Impossibly sweet, the pale cream and gold trumpets of honeysuckle produce an intoxicating perfume. Scenting the air on a sultry summer evening, I had the urge to capture and savour its fragrance. Close to where I work it grows wild, rambling its way through an unlikely course, most of it frustratingly out of reach.
I'd actually set out to make honeysuckle jelly; a conserve or preserve of golden summer days. Something I might bottle and fetch from the back of the cupboard in deepest, darkest, winter, slathered joyously on hot buttered toast. It's surprising just how many flowers you need for a jelly and, on this occasion, I only managed to snaffle two handfuls of blossoms. Not enough to make preserve, but enough to make a scented sugar.
2 Handfuls of Honeysuckle Blossoms
400g Caster Sugar
In an airtight container layer caster sugar and honeysuckle blossom -starting and ending with a layer of sugar. Leave for a week in a cool, dark place, shaking and mixing on alternate days. Sieve out the blossoms and store in a cool dark place. As I used most of the sugar immediately, I rather lazily did not sieve the flowers out for these recipes.
Whilst you work, how about some Honeysuckle Fizz?
Incredibly simple, perfumed and refreshing. Put half a teaspoon of honeysuckle sugar into the bottom of a glass, top up with chilled prosecco, cava or any fizz of your choice. Now then, where were we?
Honeysuckle and White Wine Jelly
Golden, sweet and fragrant; to let the honeysuckle sing, I find it is better to use a dry white wine in this recipe.
500ml dry white wine
3-4 leaves gelatine
4 heaped tbsp. honeysuckle sugar
Pour the wine into a heavy bottomed saucepan and bring to the boil. Turn the heat down a little, but allow to bubble away for 10 minutes to reduce the acidity and alcohol content. Place the gelatine leaves into a bowl of cold water and soak for 5 minutes. For jelly with a salacious quiver, use 3 leaves; if you prefer something a little more pert, use 4. Add the sugar to the wine, let it dissolve and remove immediately from the heat. Remove the gelatine from the bowl, squeeze out any excess water and add to the wine and sugar mix. Stir, allow to dissolve and then strain and pour into a mould. Allow to cool, before transferring to the fridge to set. To unmould, place into hot water for up to 1 minute and turn out onto a serving plate or dish.
Ricotta and Black Pepper Ice Cream
Simple, fresh, with a slightly grainy texture; the black pepper adds a warm and woody note to this ice cream. Makes more than you need -so perhaps try it with strawberry salad or lemon curd too.
300ml Double cream
3 heaped tbsp Caster sugar (if you prefer a sweeter ice cream 5-6 may suit your palate)

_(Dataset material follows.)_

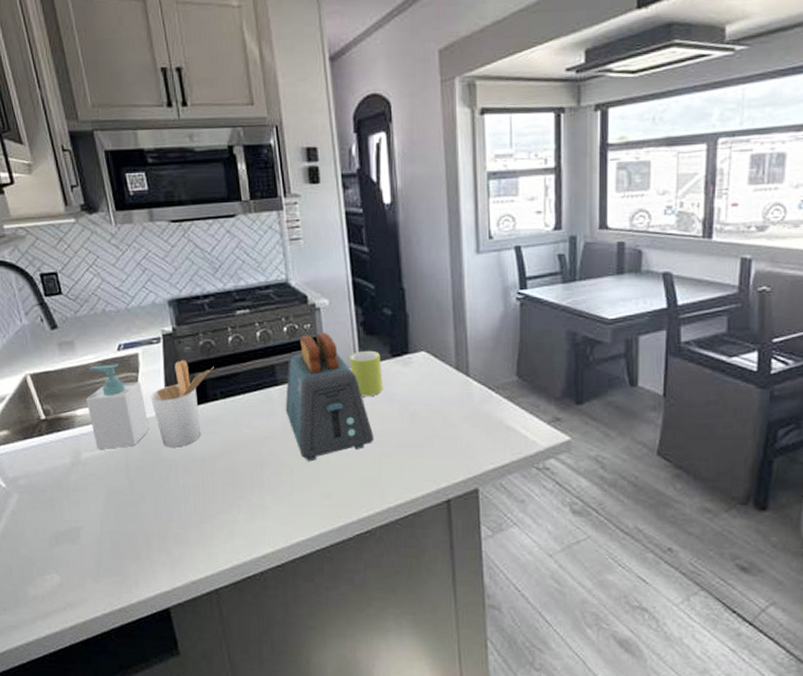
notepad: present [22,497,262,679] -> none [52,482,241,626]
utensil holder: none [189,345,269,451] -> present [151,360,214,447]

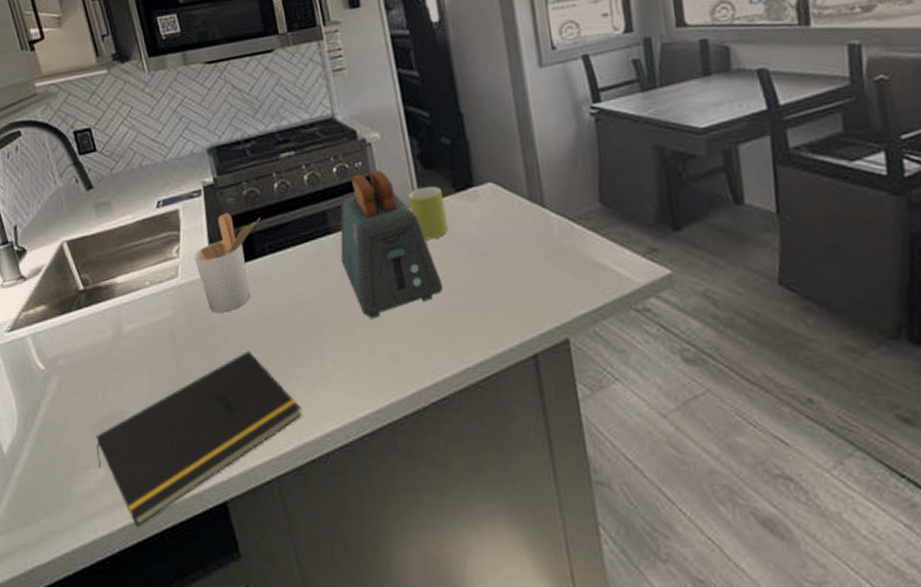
notepad: none [52,482,241,626] -> present [96,351,302,527]
soap bottle: present [86,364,149,450] -> none [126,223,194,321]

A handful of black peppercorns
Pour the cream into a saucepan and on a medium heat, warm until bubbles appear. Add the sugar, allow to dissolve, then turn the heat down further and add the handful of black peppercorns. Keep on a low heat for 5 minutes, remove and allow to cool down and steep overnight.
Place the ricotta into a bowl. Skim out the peppercorns from the cream and, pour over the ricotta. Mash and mix until smooth and either transfer to a container to freeze or place into an ice cream maker. Beat periodically whilst the mixture freezes. If you would like a little pep, grind some black pepper into the mixture when it has thickened a little.
Light, woody and peppery, this ricotta ice complements the sweet and perfumed honeysuckle and white wine jelly without overpowering. Jelly and ice cream -why should kids have all the fun?
Wild honeysuckle is still just about in bloom in the Southwest -find it rambling in unexpected places. If you use garden honeysuckle, remember, only cook with flowers from plants that have not been sprayed with pesticides. For a little taste of sunshine, this is definitely the recipe.